=== RECORDS TO USE ===

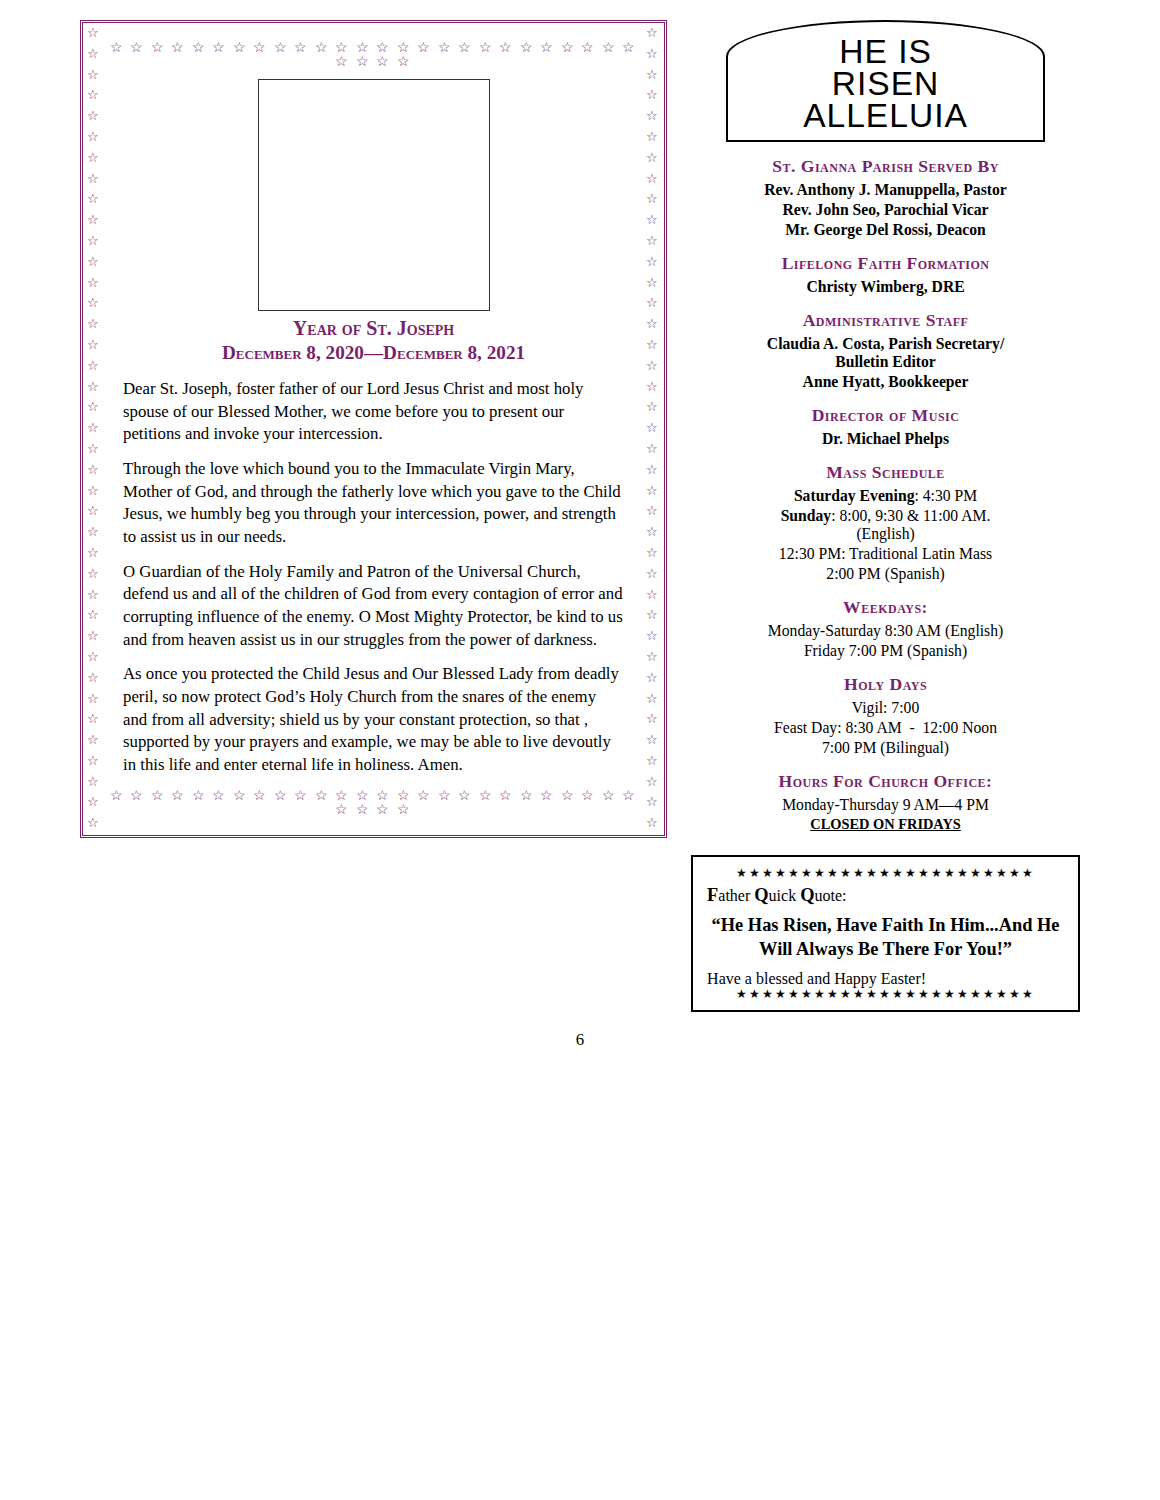☆ ☆ ☆ ☆ ☆ ☆ ☆ ☆ ☆ ☆ ☆ ☆ ☆ ☆ ☆ ☆ ☆ ☆ ☆ ☆ ☆ ☆ ☆ ☆ ☆ ☆ ☆ ☆ ☆ ☆
☆
☆
☆
☆
☆
☆
☆
☆
☆
☆
☆
☆
☆
☆
☆
☆
☆
☆
☆
☆
☆
☆
☆
☆
☆
☆
☆
☆
☆
☆
☆
☆
☆
☆
☆
☆
☆
☆
☆
☆
☆
☆
☆
☆
☆
☆
☆
☆
☆
☆
☆
☆
☆
☆
☆
☆
☆
☆
☆
☆
☆
☆
☆
☆
☆
☆
☆
☆
☆
☆
☆
☆
☆
☆
☆
☆
☆
☆
☆
☆
☆
☆
☆
☆
☆
☆
☆
☆
☆
☆
☆
☆
☆
☆
☆
☆
☆
☆
☆
☆
Year of St. Joseph
December 8, 2020—December 8, 2021
Dear St. Joseph, foster father of our Lord Jesus Christ and most holy spouse of our Blessed Mother, we come before you to present our petitions and invoke your intercession.
Through the love which bound you to the Immaculate Virgin Mary, Mother of God, and through the fatherly love which you gave to the Child Jesus, we humbly beg you through your intercession, power, and strength to assist us in our needs.
O Guardian of the Holy Family and Patron of the Universal Church, defend us and all of the children of God from every contagion of error and corrupting influence of the enemy. O Most Mighty Protector, be kind to us and from heaven assist us in our struggles from the power of darkness.
As once you protected the Child Jesus and Our Blessed Lady from deadly peril, so now protect God’s Holy Church from the snares of the enemy and from all adversity; shield us by your constant protection, so that , supported by your prayers and example, we may be able to live devoutly in this life and enter eternal life in holiness. Amen.
☆ ☆ ☆ ☆ ☆ ☆ ☆ ☆ ☆ ☆ ☆ ☆ ☆ ☆ ☆ ☆ ☆ ☆ ☆ ☆ ☆ ☆ ☆ ☆ ☆ ☆ ☆ ☆ ☆ ☆
HE IS RISEN ALLELUIA
St. Gianna Parish Served By
Rev. Anthony J. Manuppella, Pastor
Rev. John Seo, Parochial Vicar
Mr. George Del Rossi, Deacon
Lifelong Faith Formation
Christy Wimberg, DRE
Administrative Staff
Claudia A. Costa, Parish Secretary/
Bulletin Editor
Anne Hyatt, Bookkeeper
Director of Music
Dr. Michael Phelps
Mass Schedule
Saturday Evening: 4:30 PM
Sunday: 8:00, 9:30 & 11:00 AM.
(English)
12:30 PM: Traditional Latin Mass
2:00 PM (Spanish)
Weekdays:
Monday-Saturday 8:30 AM (English)
Friday 7:00 PM (Spanish)
Holy Days
Vigil: 7:00
Feast Day: 8:30 AM - 12:00 Noon
7:00 PM (Bilingual)
Hours For Church Office:
Monday-Thursday 9 AM—4 PM
CLOSED ON FRIDAYS
★★★★★★★★★★★★★★★★★★★★★★★
Father Quick Quote:
“He Has Risen, Have Faith In Him...And He Will Always Be There For You!”
Have a blessed and Happy Easter!
★★★★★★★★★★★★★★★★★★★★★★★
6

===

# [PROBLEM DETAILS]
Drop the pictures and reproduce the rest of the data above exactly.

# [SOLVED EXERCISE]
☆ ☆ ☆ ☆ ☆ ☆ ☆ ☆ ☆ ☆ ☆ ☆ ☆ ☆ ☆ ☆ ☆ ☆ ☆ ☆ ☆ ☆ ☆ ☆ ☆ ☆ ☆ ☆ ☆ ☆
☆
☆
☆
☆
☆
☆
☆
☆
☆
☆
☆
☆
☆
☆
☆
☆
☆
☆
☆
☆
☆
☆
☆
☆
☆
☆
☆
☆
☆
☆
☆
☆
☆
☆
☆
☆
☆
☆
☆
☆
☆
☆
☆
☆
☆
☆
☆
☆
☆
☆
☆
☆
☆
☆
☆
☆
☆
☆
☆
☆
☆
☆
☆
☆
☆
☆
☆
☆
☆
☆
☆
☆
☆
☆
☆
☆
☆
☆
☆
☆
☆
☆
☆
☆
☆
☆
☆
☆
☆
☆
☆
☆
☆
☆
☆
☆
☆
☆
☆
☆
Year of St. Joseph
December 8, 2020—December 8, 2021
Dear St. Joseph, foster father of our Lord Jesus Christ and most holy spouse of our Blessed Mother, we come before you to present our petitions and invoke your intercession.
Through the love which bound you to the Immaculate Virgin Mary, Mother of God, and through the fatherly love which you gave to the Child Jesus, we humbly beg you through your intercession, power, and strength to assist us in our needs.
O Guardian of the Holy Family and Patron of the Universal Church, defend us and all of the children of God from every contagion of error and corrupting influence of the enemy. O Most Mighty Protector, be kind to us and from heaven assist us in our struggles from the power of darkness.
As once you protected the Child Jesus and Our Blessed Lady from deadly peril, so now protect God’s Holy Church from the snares of the enemy and from all adversity; shield us by your constant protection, so that , supported by your prayers and example, we may be able to live devoutly in this life and enter eternal life in holiness. Amen.
☆ ☆ ☆ ☆ ☆ ☆ ☆ ☆ ☆ ☆ ☆ ☆ ☆ ☆ ☆ ☆ ☆ ☆ ☆ ☆ ☆ ☆ ☆ ☆ ☆ ☆ ☆ ☆ ☆ ☆
HE IS RISEN ALLELUIA
St. Gianna Parish Served By
Rev. Anthony J. Manuppella, Pastor
Rev. John Seo, Parochial Vicar
Mr. George Del Rossi, Deacon
Lifelong Faith Formation
Christy Wimberg, DRE
Administrative Staff
Claudia A. Costa, Parish Secretary/
Bulletin Editor
Anne Hyatt, Bookkeeper
Director of Music
Dr. Michael Phelps
Mass Schedule
Saturday Evening: 4:30 PM
Sunday: 8:00, 9:30 & 11:00 AM.
(English)
12:30 PM: Traditional Latin Mass
2:00 PM (Spanish)
Weekdays:
Monday-Saturday 8:30 AM (English)
Friday 7:00 PM (Spanish)
Holy Days
Vigil: 7:00
Feast Day: 8:30 AM - 12:00 Noon
7:00 PM (Bilingual)
Hours For Church Office:
Monday-Thursday 9 AM—4 PM
CLOSED ON FRIDAYS
★★★★★★★★★★★★★★★★★★★★★★★
Father Quick Quote:
“He Has Risen, Have Faith In Him...And He Will Always Be There For You!”
Have a blessed and Happy Easter!
★★★★★★★★★★★★★★★★★★★★★★★
6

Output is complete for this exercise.